Holmes takes as his theme the unusual friendship that existed in London in the 1730s between the young Dr Johnson and Richard Savage, a poet and playwright whose brilliance was outweighed by the unsteadiness of his character. The Great Cham’s biographers have never understood what these two very different men had in common, but Holmes’s painstaking reconstruction of their friendship shows the doctor in an entirely new light.

Mary Wollstonecraft, the 18th-century feminist writer, would not have approved of the Doctor’s attitude to women - he virtually abandoned his first wife. The heroine of her unfinished novel, Maria: or The Wrongs of Woman, now reissued with an introduction by Anne K Mellor (W W Norton Pounds 5.95), is torn from her young baby by her jealous husband and thrown into a madhouse where she meets a man with whom she falls in love. He, too, deserts her,and she is left with the feeling that her only recourse is suicide. It is based loosely on Wollstonecraft’s own tragic life, but within it are buried all her revolutionary ideas about a woman’s place in society.

Wollstonecraft’s words of warning were too late for Emma Hamilton, who was born in 1765 to a blacksmith in Cheshire. As a young teenager, she made her way to London where her beauty soon brought her to the attention of the fashionable demi-monde. But her brilliant career as Lady Hamilton and mistress to Nelson did not assure her of a place in society and she died in 1815 of alcohol poisoning, forgotten by her friends and living in poverty in Calais. Flora Fraser tells her extraordinary story in Beloved Emma: The Life of Emma, Lady Hamilton (Papermac Pounds 9.99).

Karl Miller’s mother was abandoned by her husband when Karl was only a baby and he was brought up by his grandmother in the outskirts of Edinburgh. Rebecca’s Vest (cPounds 6.99) is partly a “memoir” of those years, but is much more than mere autobiography. The title comes from the heroine of Sir Walter Scott’s novel Ivanhoe, whose vest is always unbuttoned just a little bit further than was thought to be decorous. Miller, the writer and editor, also goes one level deeper than most regard as safe, as he burrows for the truth about why we behave as we do.

Robert Skidelsky recalls that he had written three histories of the world by the age of 10. His passion for the past has stayed with him and the latest collection of his essays, Interests and Obsessions (Macmillan Pounds 12. 99), reflects the broad range of his canvas. Here we have his thoughts on Beatrice Webb (“Her diary rather than her marriage was the real waste-paper basket of her emotions”) alongside his views on the economic decline of Britain (“the longest-running saga in modern history”).

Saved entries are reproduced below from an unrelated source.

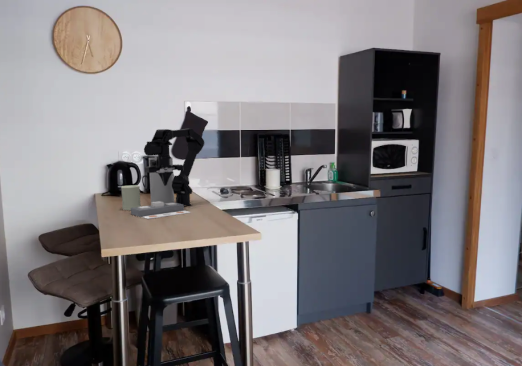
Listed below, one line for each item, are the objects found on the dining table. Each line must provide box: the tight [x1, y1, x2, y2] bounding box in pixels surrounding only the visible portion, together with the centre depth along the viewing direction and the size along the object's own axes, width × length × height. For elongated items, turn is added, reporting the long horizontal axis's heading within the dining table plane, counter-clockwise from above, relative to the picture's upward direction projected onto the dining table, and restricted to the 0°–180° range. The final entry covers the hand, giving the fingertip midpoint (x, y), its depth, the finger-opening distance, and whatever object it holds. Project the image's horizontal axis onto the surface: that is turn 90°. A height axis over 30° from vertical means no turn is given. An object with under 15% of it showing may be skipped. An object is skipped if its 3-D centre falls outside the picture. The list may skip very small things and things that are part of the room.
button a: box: [138, 205, 150, 209], centre depth 210 cm, size 4×4×2 cm
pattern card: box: [142, 210, 191, 220], centre depth 207 cm, size 22×6×1 cm, turn 129°
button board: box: [130, 201, 185, 218], centre depth 215 cm, size 23×10×3 cm, turn 129°
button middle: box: [150, 201, 164, 208], centre depth 214 cm, size 4×4×2 cm
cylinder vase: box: [148, 156, 175, 204], centre depth 240 cm, size 12×12×25 cm
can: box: [121, 184, 142, 211], centre depth 227 cm, size 9×9×12 cm
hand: (165, 185), depth 222 cm, fingers closed
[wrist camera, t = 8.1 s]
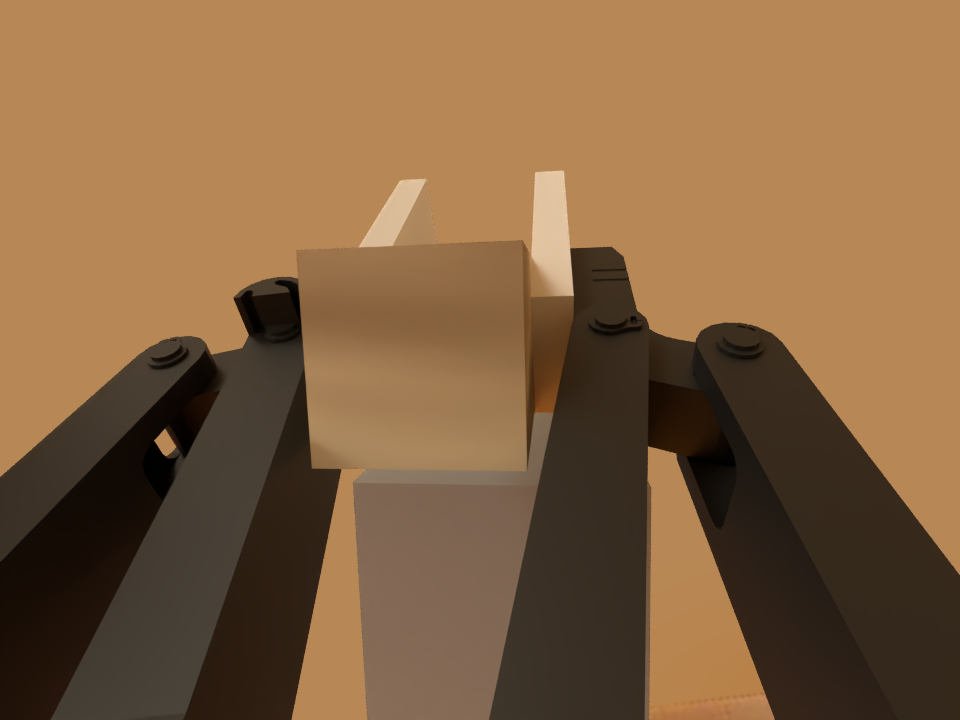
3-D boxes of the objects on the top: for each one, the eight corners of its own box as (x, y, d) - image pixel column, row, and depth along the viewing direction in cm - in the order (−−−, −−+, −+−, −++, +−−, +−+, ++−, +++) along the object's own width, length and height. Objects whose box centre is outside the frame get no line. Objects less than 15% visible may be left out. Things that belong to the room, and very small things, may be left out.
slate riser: (644, 1228, 21) (651, 487, 17) (395, 1180, 22) (352, 482, 19) (604, 827, 37) (603, 394, 33) (460, 812, 38) (443, 395, 34)
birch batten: (526, 471, 7) (522, 240, 7) (311, 468, 8) (296, 250, 7) (545, 330, 33) (544, 280, 32) (496, 331, 33) (494, 281, 33)
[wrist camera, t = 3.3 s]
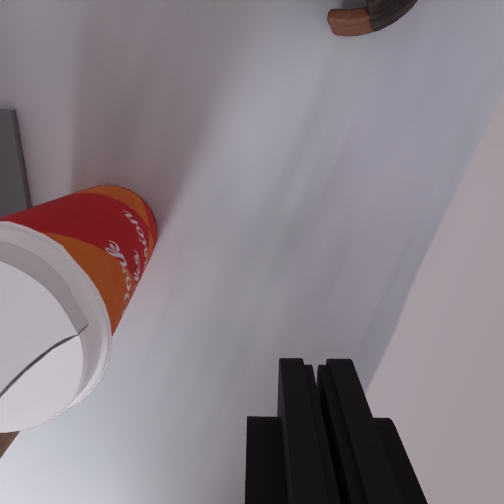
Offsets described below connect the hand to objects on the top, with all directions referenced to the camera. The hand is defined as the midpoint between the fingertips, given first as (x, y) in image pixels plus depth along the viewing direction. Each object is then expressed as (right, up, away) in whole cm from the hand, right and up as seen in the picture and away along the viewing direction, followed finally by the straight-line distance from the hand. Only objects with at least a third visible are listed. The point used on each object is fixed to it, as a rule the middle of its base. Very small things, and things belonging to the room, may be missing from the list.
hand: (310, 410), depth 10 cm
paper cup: (-10, +5, +17) cm, 20 cm away
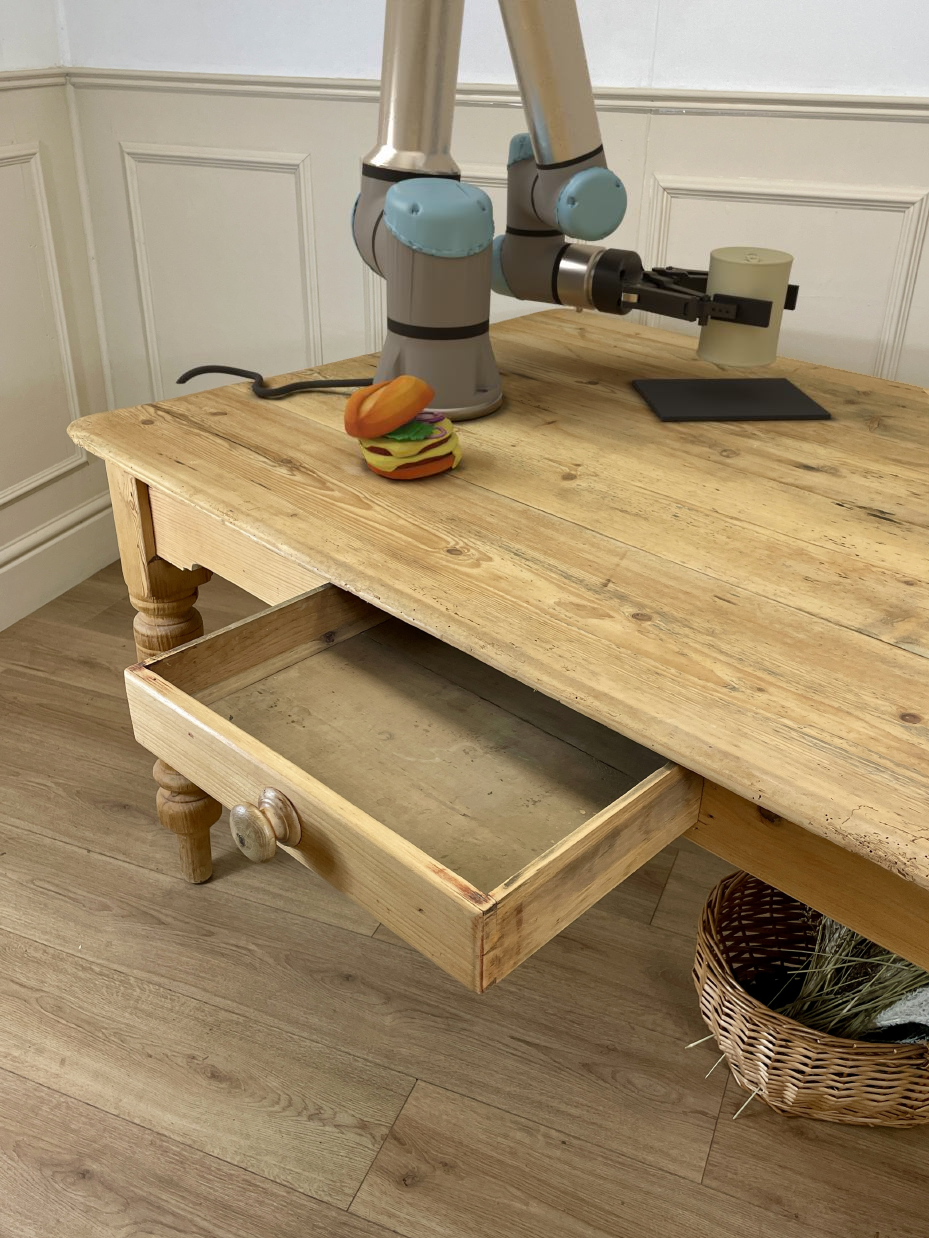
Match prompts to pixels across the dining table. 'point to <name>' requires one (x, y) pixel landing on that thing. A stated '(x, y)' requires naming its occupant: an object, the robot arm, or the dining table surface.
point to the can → (749, 278)
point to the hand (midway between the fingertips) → (783, 306)
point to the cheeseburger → (401, 429)
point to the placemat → (728, 399)
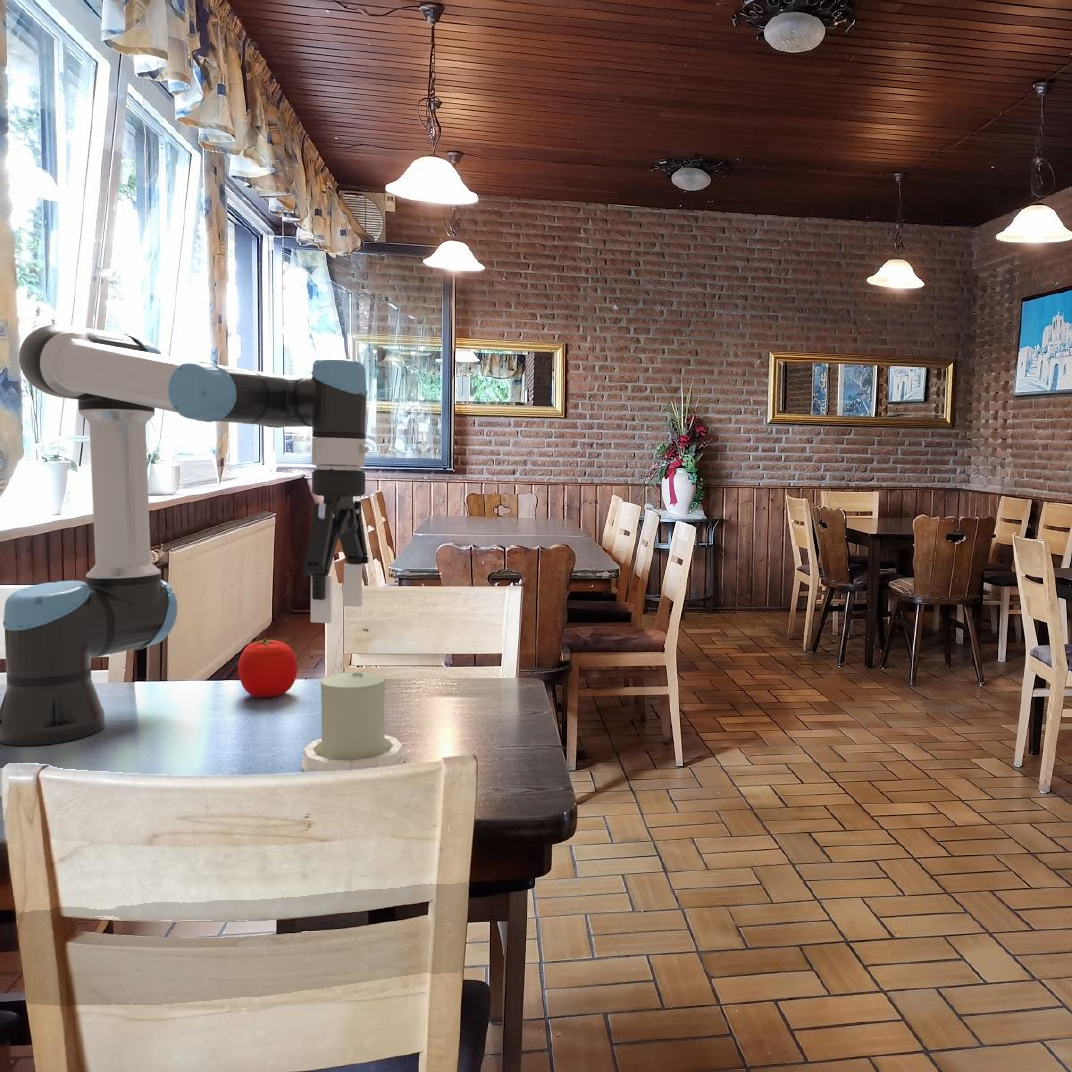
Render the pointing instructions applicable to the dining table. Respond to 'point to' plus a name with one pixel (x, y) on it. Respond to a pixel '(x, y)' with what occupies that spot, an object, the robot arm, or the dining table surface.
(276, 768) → the dining table surface
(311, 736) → the dining table surface
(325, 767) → the saucer
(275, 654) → the tomato
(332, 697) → the can
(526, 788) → the dining table surface
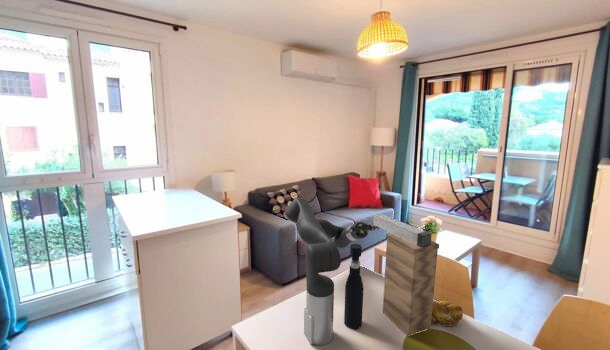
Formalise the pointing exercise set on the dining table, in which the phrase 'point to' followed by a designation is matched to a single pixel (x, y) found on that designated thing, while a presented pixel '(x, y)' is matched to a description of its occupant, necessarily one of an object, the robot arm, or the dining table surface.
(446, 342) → the dining table surface
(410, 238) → the aluminium bar
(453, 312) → the bread roll
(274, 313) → the dining table surface
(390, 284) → the walnut stand
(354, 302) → the wine bottle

“Film-making doesn’t mean audiences, festivals, reviews, interviews. It means getting up every day at six o’clock in the morning. It means the cold, the rain, the mud and having to carry heavy lights,“remarks the Polish film director, Krzysztof Kieslowski, in Kieslowski on Kieslowski (Faber Pounds 7.99). This might explain why, aged 53, and having achieved his greatest critical success with the last part of his Three Colours series, Red, released in England this month, he has decided not to make any more films. This edited version of his conversations with Danusia Stock provides a view of the movie studio rather different from that promulgated by Hollywood.